══ MATERIAL PROVIDED ══
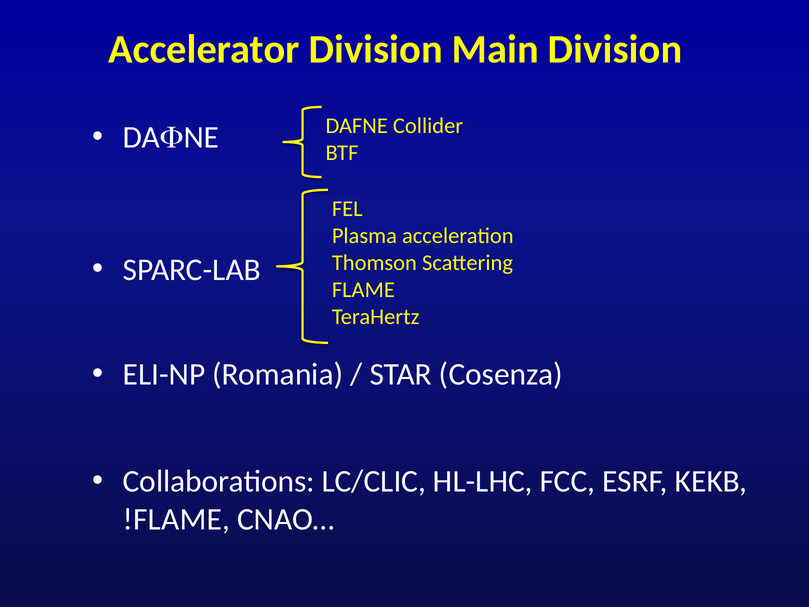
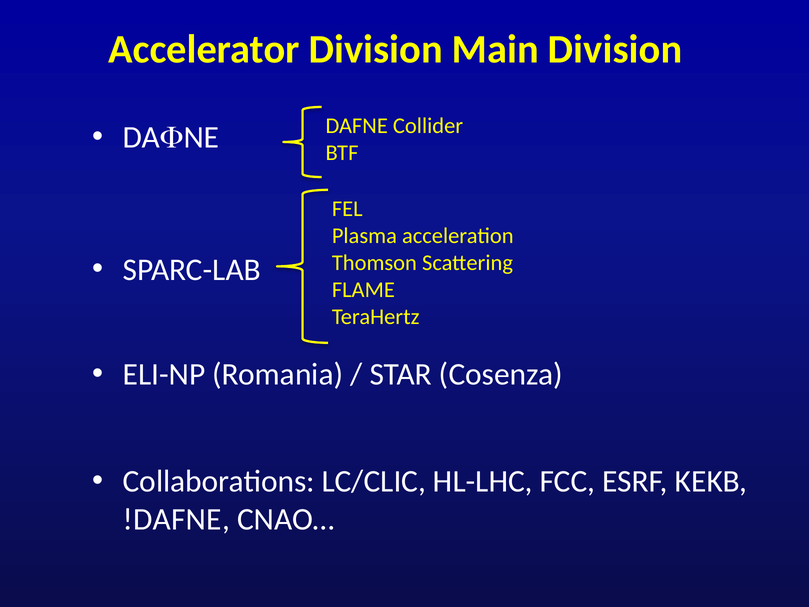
!FLAME: !FLAME -> !DAFNE
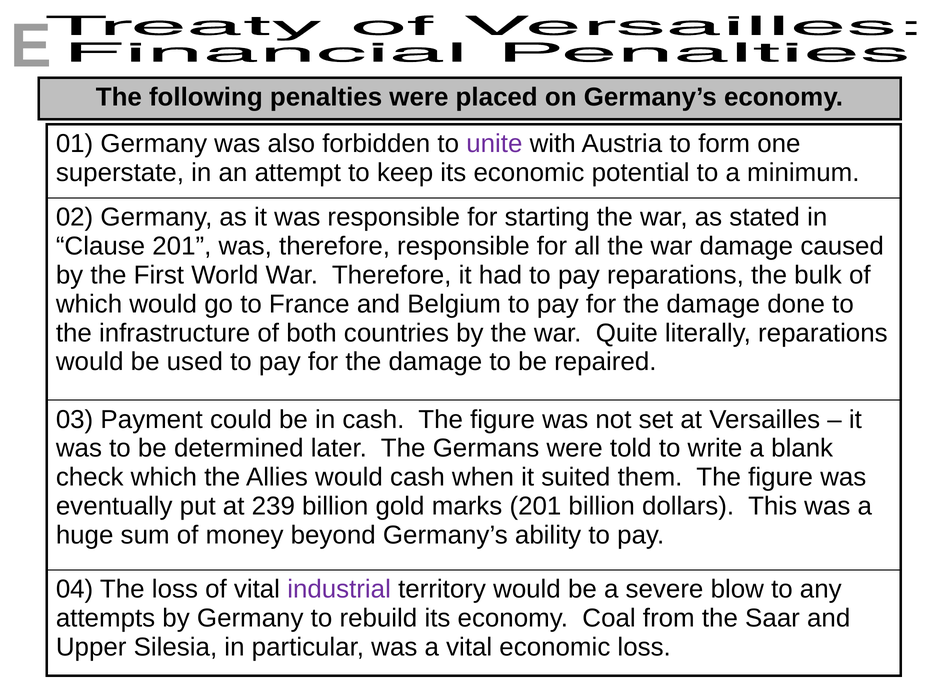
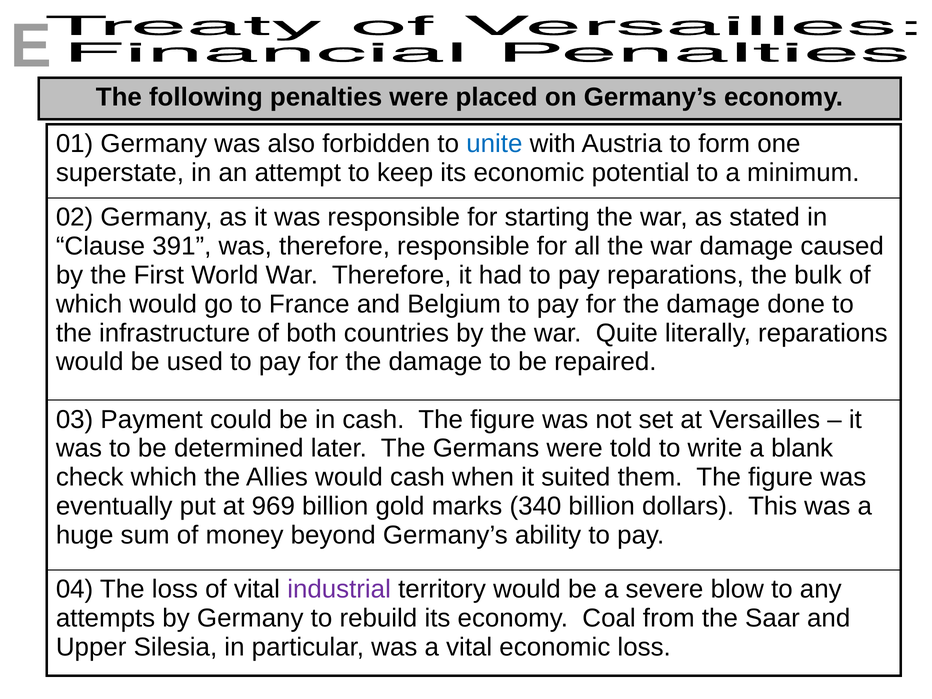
unite colour: purple -> blue
Clause 201: 201 -> 391
239: 239 -> 969
marks 201: 201 -> 340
═══
* [SET EXERCISE]
Write out every line from all of the records above, character for character. Leave the pictures out.

* [FINAL RESULT]
!FLAME: !FLAME -> !DAFNE
unite colour: purple -> blue
Clause 201: 201 -> 391
239: 239 -> 969
marks 201: 201 -> 340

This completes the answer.